README.md
December 9, 2025 · View on GitHub
RefDrone: A Challenging Benchmark for Drone Scene Referring Expression Comprehension
TODO list
- ✅ Release RefDrone test dataset
- ✅ Release RefDrone train/val dataset
- ✅ Release RDAnnotator
- ✅ Release NGDINO
RefDrone Dataset
Please download RefDrone dataset from Huggingface.
RDAnnotator
The code of RDAnnotator is available on GitHub.
Installation
The recommended configuration is 4 A100 GPUs, with CUDA version 12.1. The other configurations in MMDetection should also work.
Please follow the guide to install and set up of the mmdetection.

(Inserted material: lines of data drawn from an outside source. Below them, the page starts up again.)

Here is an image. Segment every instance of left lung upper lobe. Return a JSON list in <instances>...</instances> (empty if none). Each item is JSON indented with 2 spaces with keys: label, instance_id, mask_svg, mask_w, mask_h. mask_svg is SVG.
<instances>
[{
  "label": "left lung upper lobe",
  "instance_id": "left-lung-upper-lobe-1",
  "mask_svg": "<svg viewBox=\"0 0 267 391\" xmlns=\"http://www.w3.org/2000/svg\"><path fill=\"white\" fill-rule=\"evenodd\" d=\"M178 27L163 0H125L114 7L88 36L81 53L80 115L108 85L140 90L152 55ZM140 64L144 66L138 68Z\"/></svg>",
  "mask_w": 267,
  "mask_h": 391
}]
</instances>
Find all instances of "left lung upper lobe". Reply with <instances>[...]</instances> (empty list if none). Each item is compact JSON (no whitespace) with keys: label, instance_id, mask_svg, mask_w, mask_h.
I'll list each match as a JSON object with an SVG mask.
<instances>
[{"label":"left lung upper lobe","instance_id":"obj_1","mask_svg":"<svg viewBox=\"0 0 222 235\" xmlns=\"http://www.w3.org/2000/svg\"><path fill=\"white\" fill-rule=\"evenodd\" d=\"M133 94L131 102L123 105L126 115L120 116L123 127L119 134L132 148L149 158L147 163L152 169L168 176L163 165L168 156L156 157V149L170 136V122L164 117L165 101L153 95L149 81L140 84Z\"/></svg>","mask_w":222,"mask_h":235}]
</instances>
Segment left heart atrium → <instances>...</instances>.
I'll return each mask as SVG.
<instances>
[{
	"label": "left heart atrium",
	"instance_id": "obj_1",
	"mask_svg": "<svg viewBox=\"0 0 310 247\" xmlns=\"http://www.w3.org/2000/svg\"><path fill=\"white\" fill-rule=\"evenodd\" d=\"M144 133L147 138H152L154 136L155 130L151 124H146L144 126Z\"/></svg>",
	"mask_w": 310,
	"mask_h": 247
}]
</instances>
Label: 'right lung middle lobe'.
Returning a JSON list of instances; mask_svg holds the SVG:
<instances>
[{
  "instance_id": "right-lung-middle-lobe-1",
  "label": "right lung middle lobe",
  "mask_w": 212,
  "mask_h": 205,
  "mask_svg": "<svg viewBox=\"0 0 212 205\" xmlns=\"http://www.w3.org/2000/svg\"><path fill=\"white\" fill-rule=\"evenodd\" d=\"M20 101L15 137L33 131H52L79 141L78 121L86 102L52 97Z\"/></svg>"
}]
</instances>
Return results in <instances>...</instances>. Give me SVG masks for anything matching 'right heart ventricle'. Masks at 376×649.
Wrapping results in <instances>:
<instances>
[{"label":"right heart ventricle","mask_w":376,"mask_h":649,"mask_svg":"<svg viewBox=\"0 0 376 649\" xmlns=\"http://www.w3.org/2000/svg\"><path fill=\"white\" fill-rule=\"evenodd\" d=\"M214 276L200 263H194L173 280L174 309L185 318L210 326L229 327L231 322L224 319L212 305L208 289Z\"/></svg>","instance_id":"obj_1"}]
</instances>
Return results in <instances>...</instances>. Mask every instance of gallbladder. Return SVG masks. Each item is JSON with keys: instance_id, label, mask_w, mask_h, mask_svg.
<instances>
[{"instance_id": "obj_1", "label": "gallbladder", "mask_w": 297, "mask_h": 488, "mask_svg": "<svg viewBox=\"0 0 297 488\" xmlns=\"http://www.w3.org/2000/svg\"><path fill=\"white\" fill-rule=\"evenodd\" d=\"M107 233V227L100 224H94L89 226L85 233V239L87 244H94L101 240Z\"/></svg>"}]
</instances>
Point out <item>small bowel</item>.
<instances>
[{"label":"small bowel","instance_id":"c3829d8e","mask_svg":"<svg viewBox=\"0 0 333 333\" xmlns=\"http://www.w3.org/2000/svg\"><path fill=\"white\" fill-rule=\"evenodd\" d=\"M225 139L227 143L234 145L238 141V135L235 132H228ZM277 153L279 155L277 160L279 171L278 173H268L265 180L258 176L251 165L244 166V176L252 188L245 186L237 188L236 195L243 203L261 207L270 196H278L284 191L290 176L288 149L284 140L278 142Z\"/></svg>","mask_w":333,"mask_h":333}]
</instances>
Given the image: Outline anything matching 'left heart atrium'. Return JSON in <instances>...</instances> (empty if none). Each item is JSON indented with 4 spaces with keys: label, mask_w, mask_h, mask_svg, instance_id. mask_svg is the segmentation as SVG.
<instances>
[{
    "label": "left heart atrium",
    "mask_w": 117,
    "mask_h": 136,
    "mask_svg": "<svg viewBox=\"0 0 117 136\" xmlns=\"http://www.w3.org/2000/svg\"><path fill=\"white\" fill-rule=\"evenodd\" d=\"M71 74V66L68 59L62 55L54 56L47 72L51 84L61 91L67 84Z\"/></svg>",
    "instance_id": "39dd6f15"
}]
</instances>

conda create --name openmmlab python=3.10.6 -y
conda activate openmmlab
pip install torch==2.1.0 torchvision==0.16.0 torchaudio==2.1.0 --index-url https://download.pytorch.org/whl/cu121
pip install -U openmim
mim install mmengine
mim install "mmcv==2.2.0"
git@github.com:sunzc-sunny/refdrone.git
cd refdrone
pip install -v -e .
Preparation
After downloading and unzipping the images and annotations, place the dataset (or create a symbolic link to it) inside the datasets/ directory. For convenience, it's recommended to store all images together in an all_images/ subdirectory. Your directory structure should look like this:
refdrone
├── configs
├── datasets
│ ├── VisDrone2019
│ │ ├── RefDrone_train_mdetr.json
│ │ ├── RefDrone_test_mdetr.json
│ │ ├── RefDrone_val_mdetr.json
│ │ ├── all_image
│ │ │ ├── xxx.jpg
│ │ │ ├── ...
Then use refcoco2odvg.py to convert RefDrone_train_mdetr.json into the ODVG format required for training:
python tools/dataset_converters/refcoco2odvg.py datasets/VisDrone2019
Usage
Visualize
Visualize the dataset with visualization saved to work_dirs/vis_results/.
python visualize.py
Train
# single gpu
python tools/train.py configs/NGDINO/ngdino_swin-t_refdrone.py # 5 epoch
python tools/train.py configs/NGDINO/ngdino_swin-t_refdrone_e50.py # 50 epoch
# multi gpu
bash tools/dist_train.sh configs/NGDINO/ngdino_swin-t_refdrone.py NUM_GPUs # 5 epoch
bash tools/dist_train.sh configs/NGDINO/ngdino_swin-t_refdrone_e50.py NUM_GPUs # 50 epoch
Inference
Download the checkpoint from Huggingface.
# single gpu
python tools/test.py configs/NGDINO/ngdino_swin-t_refdrone.py CHECKPOINT
# multi gpu
bash tools/dist_test.sh configs/NGDINO/ngdino_swin-t_refdrone.py CHECKPOINT NUM_GPUs
Single image inference
python demo/image_demo.py \
all_image/0000189_00297_d_0000198.jpg \
configs/NGDINO/ngdino_swin-t_refdrone.py \
--weights NGDINO_T.pth \
--texts 'The white vans parked on the left side of the road.'
--tokens-positive -1
Parameter Description
- First parameter: Input image path
- Second parameter: Configuration file path
--weights: Pre-trained model weight file--texts: Text description for detection
The inference results (including visualization images and detection results) will be saved in the outputs/ directory.
License
This project is licensed under the Creative Commons Attribution 4.0 International (CC BY 4.0) license.